Nah untuk sistem COD di marketplace saat ini melibatkan perusahaan logistik sebagai kurir untuk mengantar barangnya. Sementara kurir hanya bertugas untuk mengirim barang tersebut dan memastikan paketnya tidak rusak.
lanjutkan membaca ke halaman selanjutnya
Oleh karena itu, menurutnya dibutuhkan pihak di luar 4 pihak tersebut untuk membuat aturan baku yang mengakomodasi kepentingan semua pihak. Baik kepentingan marketplace, penjual, kurir maupun haknya pembeli.
Ketua Asosiasi E-Commerce Indonesia (idEA), Bima Laga menjelaskan, memang dalam sistem COD pembeli diharuskan melakukan pembayaran setelah barang diterima. Pihak kurir hanya memastikan bahwa packing barang tidak rusak hingga ke tangan pembeli.
"Jadi selama packaging luarnya memang masih rapi karena sudah bisa dipastikan kurir tidak melakukan apapun, tidak menyentuh bagian dalamnya, itu tetap harus dilakukan pembayaran," tuturnya.
Menurut Bima hal yang membuat mekanisme COD belakangan ini sering menimbulkan masalah ada beberapa kemungkinan. Pertama pembeli belum familiar dan mengetahui seluk-beluk marketplace.
Sebab seharusnya sebelum membeli barang di marketplace pastikan terlebih dahulu barang yang ada difoto dengan deskripsi di bawahnya. Pastikan deskripsinya sesuai dengan yang diinginkan.
"Kadang foto sama detil barangnya berbeda, jadi pastikan foto dan detailnya sama," ucapnya.
Lalu seharusnya dipastikan rating dari toko online tersebut. Rating ini bisa menjadi acuan sebab rating tersebut diberikan oleh pembeli yang sudah pernah beli di toko itu.
Kemudian cek komentar di kolom review. Hal itu bisa membantu mengetahui pengalaman para pembeli sebelumnya di toko tersebut. Nah jika deskripsi, rating dan review toko itu buruk maka lebih baik dihindari.
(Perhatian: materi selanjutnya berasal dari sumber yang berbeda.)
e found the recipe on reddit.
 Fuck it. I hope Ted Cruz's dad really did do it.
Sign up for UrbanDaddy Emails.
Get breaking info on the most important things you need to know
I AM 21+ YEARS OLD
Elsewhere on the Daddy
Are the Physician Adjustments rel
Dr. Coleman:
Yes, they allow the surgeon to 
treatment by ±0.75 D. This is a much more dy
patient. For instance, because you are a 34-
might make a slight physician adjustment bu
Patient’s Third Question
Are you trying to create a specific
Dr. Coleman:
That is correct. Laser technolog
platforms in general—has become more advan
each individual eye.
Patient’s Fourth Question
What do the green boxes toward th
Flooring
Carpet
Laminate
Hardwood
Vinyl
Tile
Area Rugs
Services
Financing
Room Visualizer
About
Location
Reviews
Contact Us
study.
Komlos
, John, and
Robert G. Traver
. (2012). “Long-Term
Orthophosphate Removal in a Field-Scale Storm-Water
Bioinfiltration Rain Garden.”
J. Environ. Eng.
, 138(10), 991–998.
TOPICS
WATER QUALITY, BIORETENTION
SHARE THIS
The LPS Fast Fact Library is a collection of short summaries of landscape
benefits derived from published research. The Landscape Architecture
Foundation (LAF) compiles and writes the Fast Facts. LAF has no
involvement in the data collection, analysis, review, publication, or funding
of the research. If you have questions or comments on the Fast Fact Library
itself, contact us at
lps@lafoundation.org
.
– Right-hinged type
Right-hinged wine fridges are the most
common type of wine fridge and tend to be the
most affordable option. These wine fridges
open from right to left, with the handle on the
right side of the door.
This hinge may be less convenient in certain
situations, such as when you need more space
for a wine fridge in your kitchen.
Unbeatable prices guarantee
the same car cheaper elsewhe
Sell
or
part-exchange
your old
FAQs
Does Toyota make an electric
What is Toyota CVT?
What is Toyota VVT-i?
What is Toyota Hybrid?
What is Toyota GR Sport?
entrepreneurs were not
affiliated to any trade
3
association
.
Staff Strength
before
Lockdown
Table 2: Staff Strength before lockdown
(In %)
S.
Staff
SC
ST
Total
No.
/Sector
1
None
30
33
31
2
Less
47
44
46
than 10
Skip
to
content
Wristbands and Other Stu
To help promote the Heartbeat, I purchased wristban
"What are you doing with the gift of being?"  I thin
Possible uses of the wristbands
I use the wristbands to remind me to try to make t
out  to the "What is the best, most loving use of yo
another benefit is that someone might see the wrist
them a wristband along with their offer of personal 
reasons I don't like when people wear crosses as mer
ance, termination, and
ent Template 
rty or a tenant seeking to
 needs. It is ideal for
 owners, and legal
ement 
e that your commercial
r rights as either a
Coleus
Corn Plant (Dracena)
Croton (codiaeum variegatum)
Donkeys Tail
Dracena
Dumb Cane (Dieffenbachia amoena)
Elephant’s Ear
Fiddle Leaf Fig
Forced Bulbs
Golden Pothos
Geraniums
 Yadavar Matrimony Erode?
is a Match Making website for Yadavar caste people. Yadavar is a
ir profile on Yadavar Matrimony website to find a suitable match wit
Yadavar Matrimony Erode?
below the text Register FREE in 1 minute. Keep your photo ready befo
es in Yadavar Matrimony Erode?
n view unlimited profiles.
"Nah sekarang pertanyaannya, apakah itu dilakukan sama ibu itu? Apa ibu itu hanya melihat oh harganya murah, tapi tidak lihat spesifikasinya. Bisa jadi barangnya memang tidak sesuai dengan yang dia minta. Tapi bisa jadi juga memang sebenarnya sesuai, karena sesuai yang dijelaskan di detail produk, tapi ibu itu skip," tukasnya.
Ketika barang yang diterima ternyata tidak sesuai, Bima menegaskan bahwa ada mekanisme yang bisa dilakukan. Caranya dengan tidak mengkonfirmasi pesanan telah selesai, atau di beberapa aplikasi e-commerce biasanya ada pilihan bahwa barang itu tidak sesuai.
Setelah itu dilakukan, maka pihak e-commerce tidak akan mengirim uang dari pembeli itu ke penjual. Lalu pembeli dan penjual diharuskan berdiskusi untuk menentukan jalan keluar yang disepakati bersama.
"Jadi itu harus dilakukan dan yang dilakukan dengan marah-marah ke kurir itu sebenarnya salah. Karena kurir tidak punya tanggung jawab terhadap kesesuaian barang, bahkan dia sendiri tidak tahu isinya apa," katanya.
Dihubungi terpisah, Direktur Jendral Perdagangan Dalam Negeri Kemendag, Oke Nurwan mengatakan terlepas dari fenomena yang viral belakangan ini e-commerce memang sesuatu yang tidak bisa dihindari. Oleh karena itu pemerintah sudah membuat aturan agar mengantisipasi kemungkinan masalah yang muncul di kemudian hari.
"Dan ini kalau kita biarkan berkembang dengan sendirinya menimbulkan berbagai permasalahan salah satunya permasalahan COD itu. Sehingga di sini kami dari Kemendag sudah sejak lama ada PP 80 tahun 2019 dan ada Permendag 50 tahun 2020," ucapnya.
Oke mengakui saat itu pemerintah terburu-buru membuat aturan tersebut. Tujuannya akan mengakomodir perkembangan e-commerce yang begitu cepat. Tujuan utamanya adalah melindungi hak konsumen.
"Intinya yang kedua adalah keseimbangan antara offline dan online. Intinya lagi yang ketiga harus ada pola penyelesaian sengketa. Sengketa dalam arti apapun, marketplace, pedagang, kewajibannya apa di situ, diatur. Sekarang Permendag ini sedang disempurnakan," ucapnya.